By Sam Halberstadt · Reviewed by Marina Chen
Editor · USCG-licensed Master 50 GT · Updated May 6, 2026
Sea time requirement
360 days of documented sea time on vessels of any size. A 'day' is at least 4 hours underway. 90 of those 360 days must be in the last 3 years.
Document each trip on form CG-719S (Small Boat Sea Service Form), signed by the vessel's owner or master. Keep a logbook with dates, vessel names, and underway hours from your first day on the water — backfilling years of sea time from memory is excruciating.
Charter captains can start counting their own boat's sea time. Crew on commercial vessels accumulate sea time fastest.
Approved OUPV course
An NMC-approved OUPV course replaces the USCG written exam. Online options (Mariners Learning System, Maritime Institute) run $695–$995 and take 1–2 weeks of focused study.
The course covers: Rules of the Road, Deck General, Navigation General, and Chart Plot. Final exams are administered by the school under proctoring rules — pass and you receive a certificate accepted by USCG in lieu of the written exam.
In-person courses (typically 1 week intensive) cost $700–$1,100 and have higher pass rates for first-time test-takers.
Drug test, physical, and TWIC
DOT 5-panel drug test: scheduled at any DOT-approved collection site. Cost: $40–$80. Required within 6 months of application.
CG-719K physical exam: any provider can perform it. Cost: $100–$200. Vision must correct to 20/40 each eye, color vision normal, hearing within standards.
TWIC (Transportation Worker Identification Credential): apply at universalenroll.dhs.gov. $125, valid 5 years. Required for the OUPV application even if you'll never enter a secured port.
Submitting the application
Application form: CG-719B. List your vessel, route area (Inland, Great Lakes, Near Coastal up to 100 nm), and credential being applied for.

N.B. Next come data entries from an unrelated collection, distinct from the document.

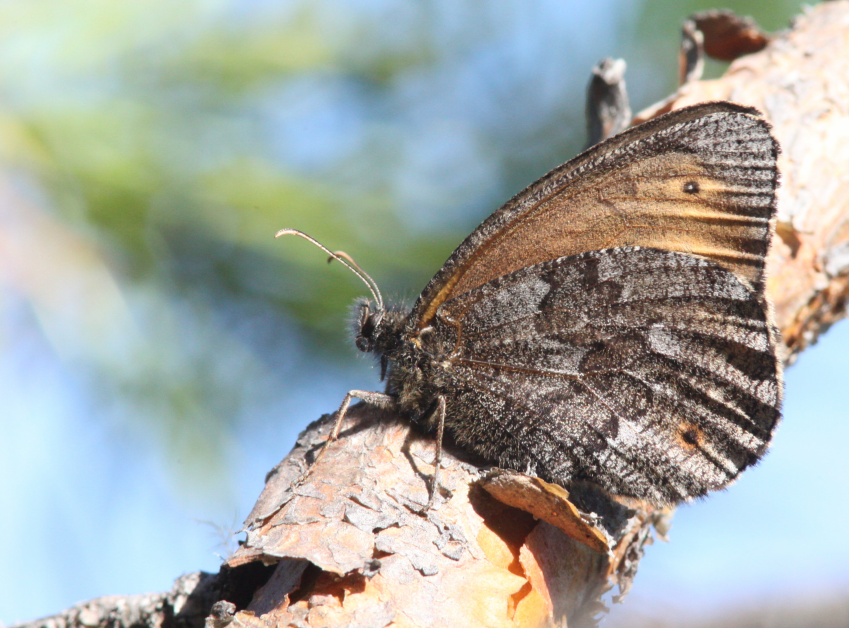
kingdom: Animalia
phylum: Arthropoda
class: Insecta
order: Lepidoptera
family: Nymphalidae
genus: Oeneis
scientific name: Oeneis jutta
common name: Baltic grayling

Assemble the package: CG-719B, sea-time forms (CG-719S), course completion certificate, drug test result, physical (CG-719K), TWIC card, fingerprints (taken during TWIC), and the application fee ($145 evaluation + $100 issuance = $245).
Mail to the National Maritime Center (NMC) in Martinsburg, WV. Processing time: 4–8 weeks if everything is correct. Errors restart the clock — triple-check everything.
Maintaining and renewing the license
Valid 5 years. Renew with current drug test, physical, and continued sea-service form (90 days underway in the last 5 years).
If you let it lapse over a year, you may need to retake the OUPV course.
Upgrade path: Master 25 → 50 → 100 ton requires additional sea time on inspected vessels and an upgrade course.
Step by step
- 1
Document sea time
Get vessel owners or captains to sign CG-719S forms documenting your underway hours over the last 3+ years. 360 days total, 90 in the last 3 years.
- 2
Take an approved OUPV course
Complete an NMC-approved class (online or in-person, ~80 hours of content). The course replaces the USCG written exam.
- 3
Pass the drug test and physical
DOT 5-panel drug test ($40–$80) and CG-719K physical exam ($100–$200). Both must be within 6 months of application.
- 4
Get a TWIC card
Apply at universalenroll.dhs.gov, $125, valid 5 years. Includes fingerprinting required for the application.
- 5
Assemble and submit the application
CG-719B + CG-719S sea time + course certificate + drug test + physical + TWIC + $245 fee. Mail to the National Maritime Center.
- 6
Wait for evaluation
Processing takes 4–8 weeks. NMC will email if anything is missing — respond same day to avoid restarting the clock.
Frequently asked
3–6 months from start to license in hand. Sea-time documentation is often the long pole — start logging now even if you're not yet ready to apply.